Bu gün insanoğlunun yaşamını sürdürdüğü dünya, yine insanoğlunun eylemlerinin sebep ve sonuçları itibariyle geçmişten oldukça farklı bir konumda bulunuyor. İlk bakışta bu ifade kulağa hoş gelebilir ama öyle değil. İnsanoğlunun daha rahat yaşama amacına yönelik olarak, üretmiş olduğu teknolojiler ve bu amaca yönelik olarak yapılan faaliyetler, çevresel yaşam koşullarını bozduğu gibi dünyanın ekolojik dengesinin de bozulmasına neden olmuştur. Bozulan denge itibariyle de bir çok sorunun ortaya çıkması da kaçınılmaz hale gelmiştir.

Bu gün bir korona virüsü ile henüz baş edemeyen insanlık, gelecekte bundan daha ciddi çevresel sorunlarla nasıl baş edecektir. Dünyada yaşanan bu hızlı gelişim ve değişim, insanlığın sonu olma noktasına doğru gitmektedir.

Dünya denen bu yer kürenin üzerinde bir çok canlı hayat bulmasına rağmen, onlar dünyaya yaşamsal anlamda katkı sunarken, kendine münhasır vurdum duymazlığı, aç gözlülüğü ve tatmin olmayan egosu ile her şeye sınırsızca sahip olmak isteyen canlı türü insanın varlığı ve tutumu değişmediği sürece, bu yok olmaya giden süreç daha da hızlanmaktadır.

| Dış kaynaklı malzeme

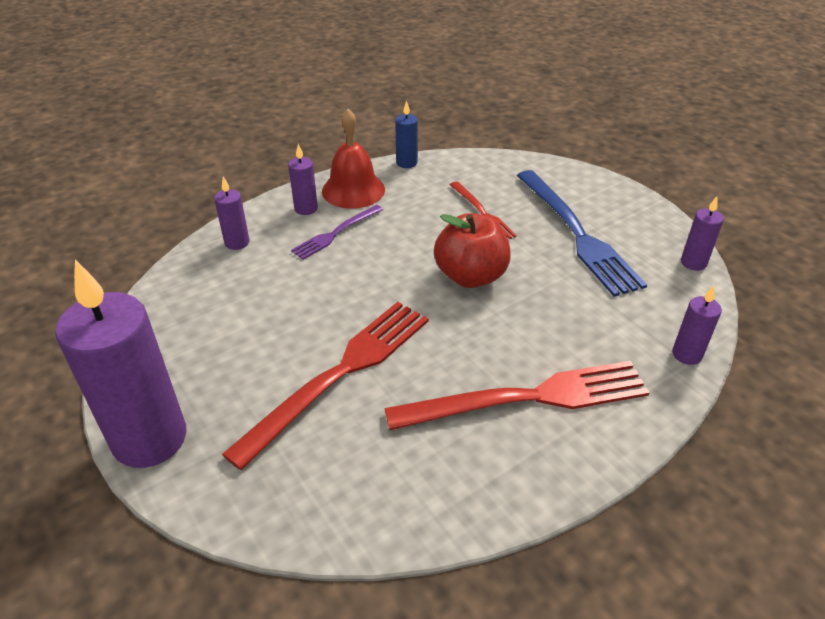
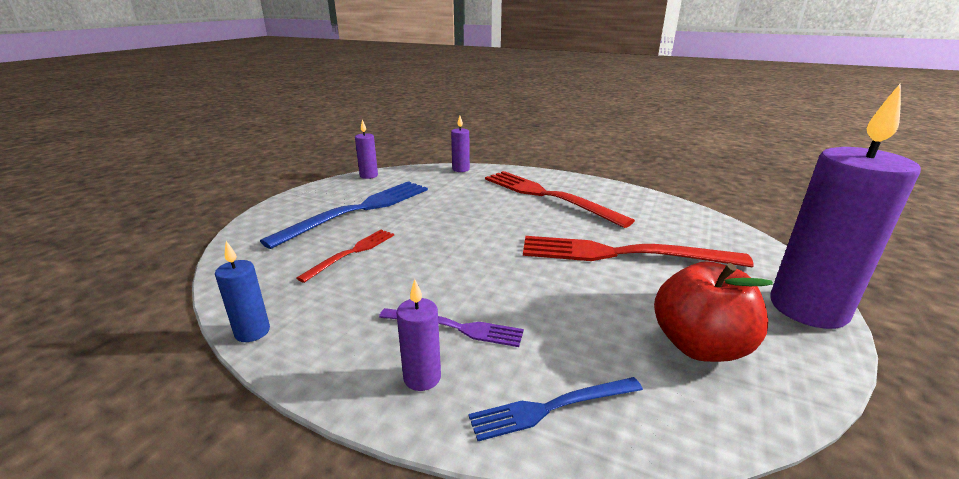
camera: 120 degrees left, 15 degrees down
(237, 242) = (551, 407): purple candle -> blue fork
(353, 190) = (348, 353): red bell -> none
(470, 276) = (454, 236): red apple -> red apple (699, 346)

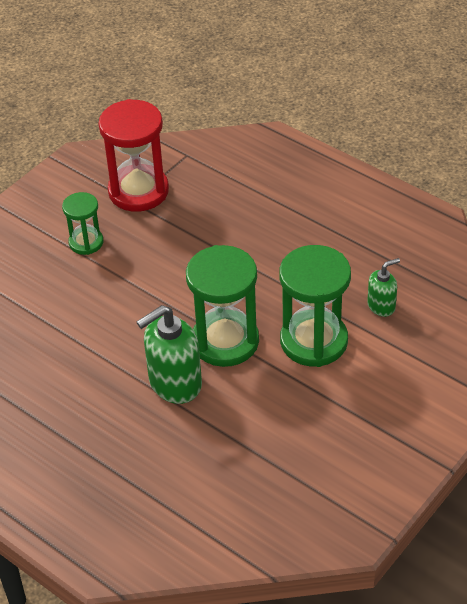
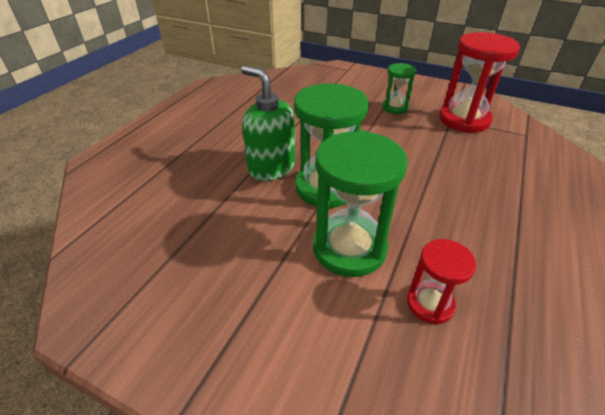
camera: 75 degrees right, 5 degrees down
(381, 306) = (430, 303): green soap dispenser -> red hourglass

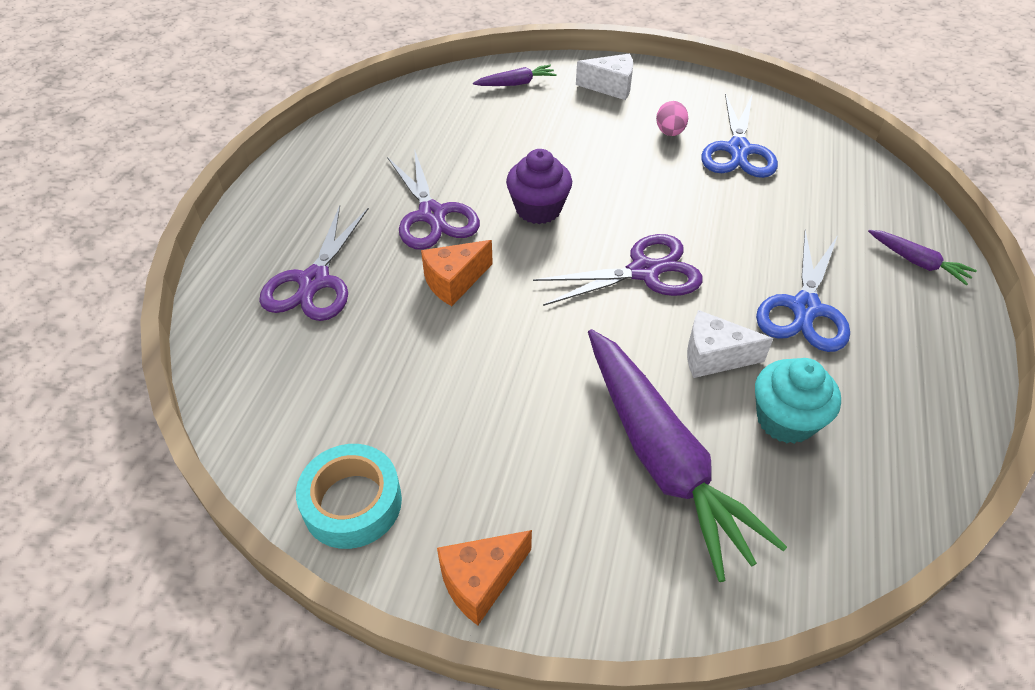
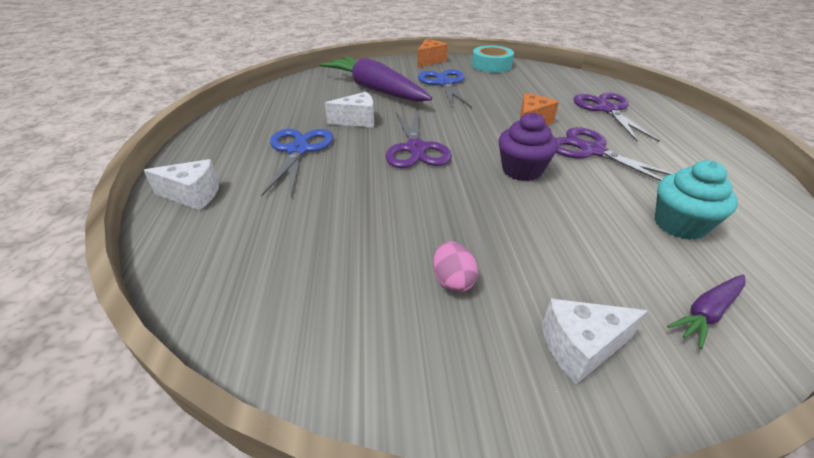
camera: 160 degrees right, 10 degrees down
(644, 272) = (416, 149): purple scissors -> purple scissors turned 60 degrees counterclockwise
(738, 150) = (361, 275): blue scissors -> blue scissors (444, 83)
(785, 420) = (316, 107): turquoise cupcake -> turquoise cupcake (679, 224)
(917, 262) = (193, 195): purple carrot -> white cheese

Burada özellikle değinmek istediğim, diğer önemli bir hususta; tüm çevresel sorunlara çare üretmesi gereken insanlığın, gerçekleri görme ve gerekli önlemleri alma noktasındaki duyarsızlığıdır. İnsanlık bu anlamda şimdi bir şeyler yapma noktasında gerekeni yapmaz ise vakit geldiğinde çok geç kalındığının farkına varması kendisine bir fayda sağlamayacaktır. O an geldiğinde, bizi ne globalleşmek, ne de küreselleşmek kurtarabilir.

Çağımızın insan türünün düşünsel beyin kapasitesi her geçen gün küçülmektedir. Yaşadığımız dünyada bilgiye ulaşmak çok kolay olmasına rağmen bilgiden, bilim üretmede sorun yaşamaya devam ediyoruz. Bireyin ve toplumun sosyalleşmesini sağlayan, sosyal donatı alanları günümüz şehirciliğinde küçültülüyor. Her birey bir cep telefonu veya bilgisayarla kendi yaşam alanını özelleştirdi. Toplumsal yapılar bu teknolojiler ile sürekli dizayn edilerek ilgi ve dikkatler ülke ve dünya sorunlarından kopartılarak gereksiz alanlara yoğunlaştırılıyor. Böyle olunca da aşırı tüketim çılgınlığı, hızlı nüfus artışı, çevre kirliliği, ekonomik ve sosyal kaoslar, adaletsizlik, gibi ülke ve dünya sorunlarına radikal çözümler üretilemiyor.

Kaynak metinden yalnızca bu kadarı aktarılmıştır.